Electric co-ops urge DOE to consider alternatives to a new rule that stands to phase out large electric storage water heaters.(Photo By: Marathon Water Heaters)

“Fairfield Electric Cooperative’s members have benefited from the cooperative’s demand management program with the reduction in millions of dollars in wholesale power costs,” William Hart, CEO of the Blythewood, S.C., co-op told the department in comments sent April 29. “In order to continue these savings and build the program, the availability of large capacity water heaters is essential.”

The department is offering a one-year waiver from the 2010 water heater efficiency standards that take effect in 2015. In comments to DOE, however, co-ops said the waiver would not protect the role the water heaters play in load management.

“If left unaltered and without a workable waiver process, the 2010 standard will put an end to water heaters being used in the demand response programs of many of our members,” Troy Bredenkamp, general manager of the Nebraska Rural Electric Association, said in comments to DOE.

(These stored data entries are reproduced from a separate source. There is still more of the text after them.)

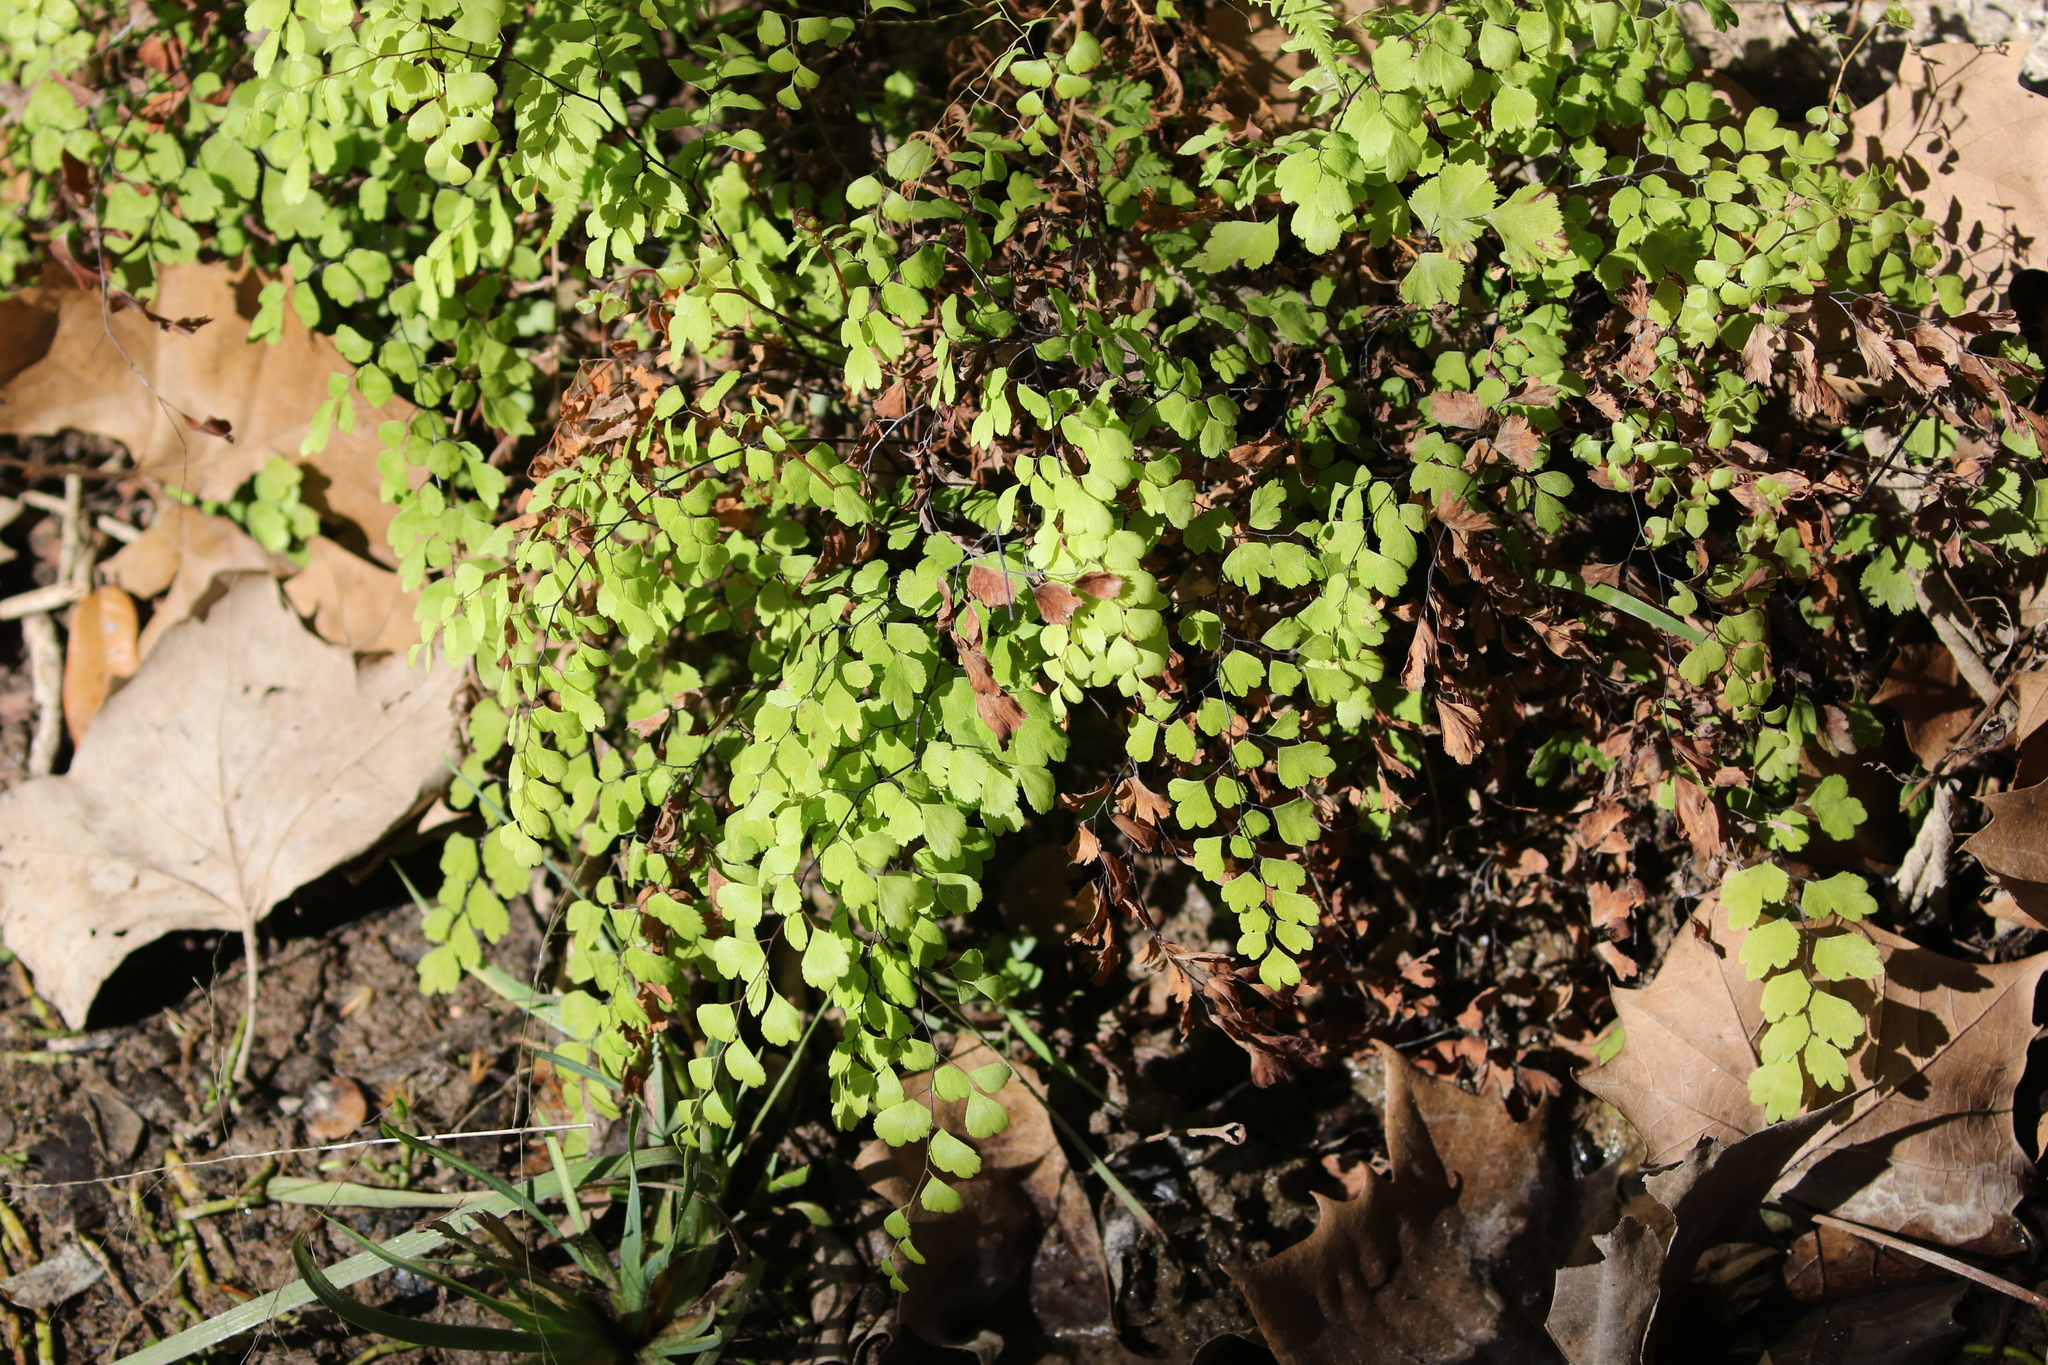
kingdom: Plantae
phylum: Tracheophyta
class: Polypodiopsida
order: Polypodiales
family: Pteridaceae
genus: Adiantum
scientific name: Adiantum capillus-veneris
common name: Maidenhair fern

DOE should develop a new classification for electric storage water heaters with tank capacity of more than 55 gallons, or adopt a waiver of at least five years from the final water heater standard, NREA and other co-ops told the department.

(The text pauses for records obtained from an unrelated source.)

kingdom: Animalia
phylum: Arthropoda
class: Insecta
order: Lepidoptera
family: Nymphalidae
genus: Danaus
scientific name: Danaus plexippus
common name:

“Our association is very disappointed that DOE is proposing a waiver process for only one year at a time,” Bredenkamp said in comments to the department submitted on behalf of NREA’s 34 rural public power districts and electric co-ops. “We are further disappointed that DOE has yet to fully consider alternatives to the 2010 standard as proposed by the National Rural Electric Cooperative Association regarding this program.”

NRECA recommended that DOE create a separate appliance category for large “grid-enabled” electric storage water heaters, or adopt a waiver for at least five years with a three-year notice for any modifications or elimination of the waiver.

In submitting the comments, NRECA joined with the American Public Power Association, the Edison Electric Institute, PJM Interconnection and Steffes Corp. of Dickinson, N.D., which makes grid-interactive thermal storage technology for water heaters.

“Only a simple, long-term waiver can give the electric utility industry the certainty it needs to continue to invest in [demand response] and [electric thermal storage] and the manufacturing community the certainty it needs to continue to produce the water heaters needed for those successful programs,” NRECA and the industry groups said in their comments.

EarthJustice, the Sierra Club and the Natural Resources Defense Council are pressuring DOE to rethink its offer of any waiver for the water heaters.

James Hathaway, general manager and CEO of Dunn Energy Cooperative in Menomonie, Wis., however, told DOE that circumventing the large water heater standard through the waiver is unlikely.

“The high price of the larger water heaters is already sufficient to discourage consumers from buying them if they do not have a utility rebate or utility rate incentive available,” Hathaway said.

More than 2,000 members participate in Dunn Energy’s storage program by allowing their large water heaters to be turned off during periods of peak power demand.

“Our experience over 30 years has taught us that water heaters larger than 55 gallons are needed in order to prevent member-consumers from running out of hot water during control periods,” Hathaway said.